What is needed is a copy of each line in the listing below that contains "ankle".
---- Exercise data
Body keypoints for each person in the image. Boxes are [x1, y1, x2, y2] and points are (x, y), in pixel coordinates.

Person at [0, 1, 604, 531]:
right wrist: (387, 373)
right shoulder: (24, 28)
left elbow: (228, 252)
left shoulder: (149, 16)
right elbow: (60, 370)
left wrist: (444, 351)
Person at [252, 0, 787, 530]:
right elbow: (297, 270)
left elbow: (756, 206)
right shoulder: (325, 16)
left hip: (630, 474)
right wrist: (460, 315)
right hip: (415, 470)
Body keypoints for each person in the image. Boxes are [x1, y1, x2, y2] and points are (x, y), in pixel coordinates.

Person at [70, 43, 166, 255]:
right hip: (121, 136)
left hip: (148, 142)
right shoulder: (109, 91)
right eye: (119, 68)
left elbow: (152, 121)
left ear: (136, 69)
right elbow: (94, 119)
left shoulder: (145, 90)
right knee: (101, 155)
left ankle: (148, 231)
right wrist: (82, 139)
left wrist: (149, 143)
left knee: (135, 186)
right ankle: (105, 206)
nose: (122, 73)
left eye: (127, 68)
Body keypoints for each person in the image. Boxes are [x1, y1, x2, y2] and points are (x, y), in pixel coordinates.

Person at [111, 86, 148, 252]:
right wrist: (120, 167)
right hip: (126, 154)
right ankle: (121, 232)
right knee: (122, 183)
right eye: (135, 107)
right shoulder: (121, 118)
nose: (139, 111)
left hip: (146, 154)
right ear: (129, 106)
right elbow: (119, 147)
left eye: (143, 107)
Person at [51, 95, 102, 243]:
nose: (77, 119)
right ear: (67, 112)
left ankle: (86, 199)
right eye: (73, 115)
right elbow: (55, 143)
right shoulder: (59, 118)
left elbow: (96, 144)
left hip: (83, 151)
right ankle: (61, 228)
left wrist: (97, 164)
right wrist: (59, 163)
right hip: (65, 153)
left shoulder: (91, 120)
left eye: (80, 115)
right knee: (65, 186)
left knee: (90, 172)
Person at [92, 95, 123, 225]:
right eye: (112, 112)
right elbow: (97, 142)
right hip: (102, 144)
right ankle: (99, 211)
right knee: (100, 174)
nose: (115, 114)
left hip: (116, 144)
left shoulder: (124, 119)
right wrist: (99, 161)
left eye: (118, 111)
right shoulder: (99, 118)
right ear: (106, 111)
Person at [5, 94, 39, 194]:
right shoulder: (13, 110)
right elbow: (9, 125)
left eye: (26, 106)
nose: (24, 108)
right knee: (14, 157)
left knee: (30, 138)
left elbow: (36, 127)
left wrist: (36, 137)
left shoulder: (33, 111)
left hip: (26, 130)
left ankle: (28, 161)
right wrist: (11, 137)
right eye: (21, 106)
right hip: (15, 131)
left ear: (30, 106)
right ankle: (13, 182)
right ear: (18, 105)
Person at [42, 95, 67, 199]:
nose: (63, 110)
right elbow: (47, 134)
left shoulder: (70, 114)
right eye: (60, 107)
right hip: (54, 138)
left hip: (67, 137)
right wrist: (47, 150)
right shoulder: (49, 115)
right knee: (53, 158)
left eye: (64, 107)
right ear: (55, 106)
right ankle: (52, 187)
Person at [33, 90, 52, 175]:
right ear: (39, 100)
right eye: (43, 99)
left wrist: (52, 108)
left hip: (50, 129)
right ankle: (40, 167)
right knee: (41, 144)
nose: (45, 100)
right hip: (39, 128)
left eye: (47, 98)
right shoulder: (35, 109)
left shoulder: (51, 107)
--------
---- Exercise data
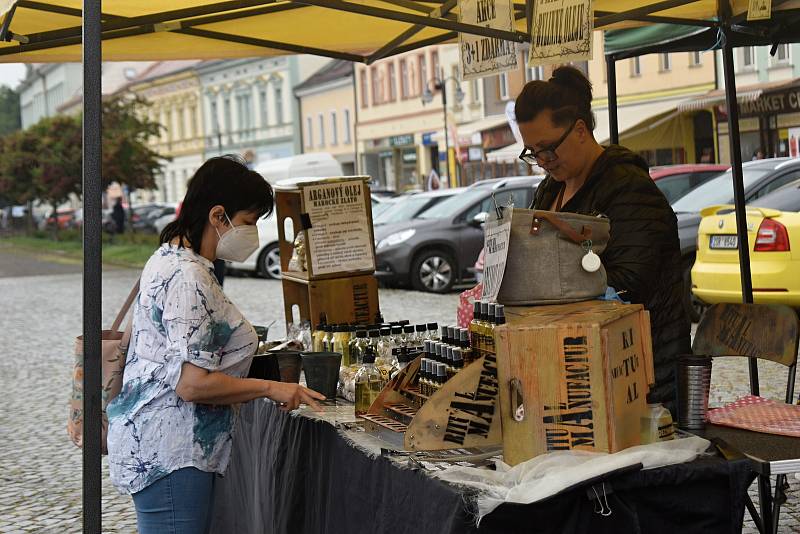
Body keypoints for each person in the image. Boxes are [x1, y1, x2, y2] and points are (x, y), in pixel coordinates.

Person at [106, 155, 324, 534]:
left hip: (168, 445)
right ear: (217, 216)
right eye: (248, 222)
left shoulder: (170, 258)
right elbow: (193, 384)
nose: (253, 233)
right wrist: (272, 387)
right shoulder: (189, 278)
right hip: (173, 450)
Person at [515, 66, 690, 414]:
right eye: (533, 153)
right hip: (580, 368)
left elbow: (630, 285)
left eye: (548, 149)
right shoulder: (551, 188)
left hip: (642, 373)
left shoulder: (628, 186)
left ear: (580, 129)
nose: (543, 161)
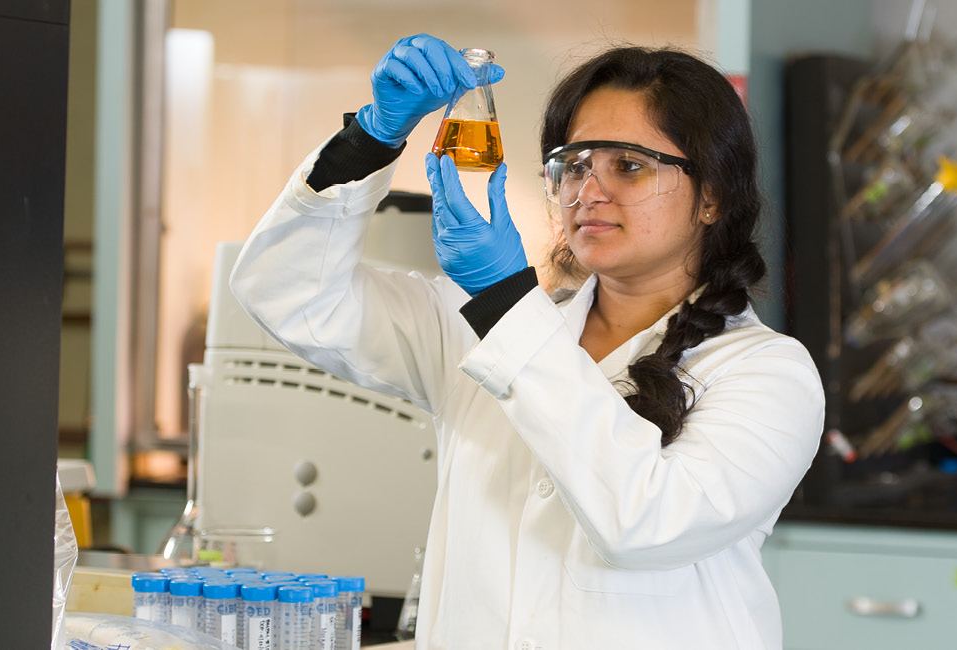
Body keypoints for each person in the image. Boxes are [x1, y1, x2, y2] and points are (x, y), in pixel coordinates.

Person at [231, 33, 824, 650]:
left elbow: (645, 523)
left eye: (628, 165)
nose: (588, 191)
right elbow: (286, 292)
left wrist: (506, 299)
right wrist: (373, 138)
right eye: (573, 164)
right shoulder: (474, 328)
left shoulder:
--------
Answer area:
left ankle: (148, 231)
right ankle: (105, 206)
right ankle: (121, 232)
left ankle: (86, 199)
right ankle: (61, 228)
right ankle: (99, 211)
left ankle: (28, 161)
right ankle: (13, 182)
right ankle: (52, 187)
right ankle: (40, 167)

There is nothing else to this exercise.